Tout le problème du personnage de Jenna, c’est qu’il est mal exploité ; bénéficiant de storylines inégales parfois même inexistantes, Jenna peine à s’imposer sur le devant de la scène et cela faute de stabilité scénaristique. Pour la rendre meilleure, il n’est pas question de faire d’elle un personnage central, Jenna étant une caricature survolée mais il est certain que ses apparitions ne doivent en aucun cas se résumer aux deux lignes piquantes récitées à l’arrivée de Liz au Rockefeller Center.
De l'humour, oui. Mais sans la sauce Tracy.
Tracy Morgan s’est fait discret cette année, on en aurait eu presque de la peine si l’on avait oublié la plaie comique qu’il représentait l’an passé.
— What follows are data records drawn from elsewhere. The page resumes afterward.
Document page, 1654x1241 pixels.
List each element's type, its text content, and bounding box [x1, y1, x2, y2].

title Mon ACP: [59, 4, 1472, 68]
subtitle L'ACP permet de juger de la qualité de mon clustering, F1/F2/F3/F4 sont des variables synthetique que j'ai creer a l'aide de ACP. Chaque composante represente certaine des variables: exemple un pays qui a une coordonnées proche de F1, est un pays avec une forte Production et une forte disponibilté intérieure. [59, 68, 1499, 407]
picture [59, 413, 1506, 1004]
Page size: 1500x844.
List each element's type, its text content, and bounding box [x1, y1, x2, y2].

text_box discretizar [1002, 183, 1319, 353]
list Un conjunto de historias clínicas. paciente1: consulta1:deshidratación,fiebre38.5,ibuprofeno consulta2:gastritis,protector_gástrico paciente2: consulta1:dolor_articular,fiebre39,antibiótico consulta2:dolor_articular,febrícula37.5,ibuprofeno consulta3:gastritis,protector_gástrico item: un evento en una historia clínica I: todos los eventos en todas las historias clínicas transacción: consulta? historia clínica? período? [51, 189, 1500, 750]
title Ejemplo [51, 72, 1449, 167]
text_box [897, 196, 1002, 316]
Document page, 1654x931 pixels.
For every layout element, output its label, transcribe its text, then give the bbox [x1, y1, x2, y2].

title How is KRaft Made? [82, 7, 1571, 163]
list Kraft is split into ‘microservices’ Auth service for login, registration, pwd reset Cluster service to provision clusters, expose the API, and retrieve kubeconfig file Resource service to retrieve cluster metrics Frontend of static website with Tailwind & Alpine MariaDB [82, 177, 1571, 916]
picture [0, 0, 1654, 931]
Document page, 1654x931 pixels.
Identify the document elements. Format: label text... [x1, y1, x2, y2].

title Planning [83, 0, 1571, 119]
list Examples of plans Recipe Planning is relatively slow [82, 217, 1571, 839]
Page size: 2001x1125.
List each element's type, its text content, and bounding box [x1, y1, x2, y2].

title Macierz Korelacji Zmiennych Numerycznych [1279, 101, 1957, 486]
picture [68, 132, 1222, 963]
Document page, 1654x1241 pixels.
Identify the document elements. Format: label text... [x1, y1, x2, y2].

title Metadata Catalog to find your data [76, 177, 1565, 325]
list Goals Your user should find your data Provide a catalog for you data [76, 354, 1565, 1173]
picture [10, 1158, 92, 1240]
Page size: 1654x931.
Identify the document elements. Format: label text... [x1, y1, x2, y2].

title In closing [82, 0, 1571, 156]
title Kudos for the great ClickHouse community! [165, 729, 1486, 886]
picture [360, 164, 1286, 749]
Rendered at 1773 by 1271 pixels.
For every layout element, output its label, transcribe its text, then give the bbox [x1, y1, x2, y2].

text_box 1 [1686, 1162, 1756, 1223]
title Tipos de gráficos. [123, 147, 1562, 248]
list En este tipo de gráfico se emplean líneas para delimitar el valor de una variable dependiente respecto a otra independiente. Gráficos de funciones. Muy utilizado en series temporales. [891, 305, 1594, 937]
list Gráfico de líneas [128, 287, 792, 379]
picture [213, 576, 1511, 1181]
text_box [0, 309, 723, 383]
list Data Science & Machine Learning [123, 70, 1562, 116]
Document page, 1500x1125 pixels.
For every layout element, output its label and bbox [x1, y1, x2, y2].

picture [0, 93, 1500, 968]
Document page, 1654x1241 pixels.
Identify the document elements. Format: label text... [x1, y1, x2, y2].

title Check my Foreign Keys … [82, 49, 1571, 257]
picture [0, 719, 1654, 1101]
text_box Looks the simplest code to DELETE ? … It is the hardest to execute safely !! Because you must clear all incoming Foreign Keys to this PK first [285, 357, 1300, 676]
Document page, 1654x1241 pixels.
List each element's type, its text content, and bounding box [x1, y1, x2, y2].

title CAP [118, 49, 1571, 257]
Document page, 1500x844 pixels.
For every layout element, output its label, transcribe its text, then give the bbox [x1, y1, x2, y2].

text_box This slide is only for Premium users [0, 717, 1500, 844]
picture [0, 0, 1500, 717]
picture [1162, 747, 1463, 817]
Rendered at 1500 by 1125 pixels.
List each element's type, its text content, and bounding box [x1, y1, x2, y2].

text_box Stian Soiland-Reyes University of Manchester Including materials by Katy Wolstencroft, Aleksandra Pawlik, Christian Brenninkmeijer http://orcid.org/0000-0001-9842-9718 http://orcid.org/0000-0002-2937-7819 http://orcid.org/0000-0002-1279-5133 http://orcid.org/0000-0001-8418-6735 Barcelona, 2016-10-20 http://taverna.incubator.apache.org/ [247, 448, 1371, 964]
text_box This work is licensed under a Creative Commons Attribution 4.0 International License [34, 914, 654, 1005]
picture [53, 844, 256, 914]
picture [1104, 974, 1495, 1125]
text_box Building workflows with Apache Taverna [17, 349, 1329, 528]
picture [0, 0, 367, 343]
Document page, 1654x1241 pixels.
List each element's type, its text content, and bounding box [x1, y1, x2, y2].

Pourtant, il était un élément important de la série, caricatural à souhait, capricieux et complètement à l’Ouest, c’est la star du show, à n’en juger que par cette seconde saison, on en oublierait presque son rôle premier.
Actuellement, le personnage de Tracy est construit sur le même modèle que celui de Jenna : un accessoire-sidekick destiné à magnifier principalement le burlesque du patron Jack Donaghy et à rendre impossible la vie de cette pauvre Lemon et cette rectification a eu son petit effet, on en décrocherait même parfois un léger sourire.
Cependant, Tracy n’est toujours pas devenu l’atout comique de 30 Rock et demeure la personnification d’un humour graveleux dépassé, représentatif de la sitcom de ghetto de mauvais goût, la faute à un acteur pataud à l’interprétation lourde et indigeste ? Certainement.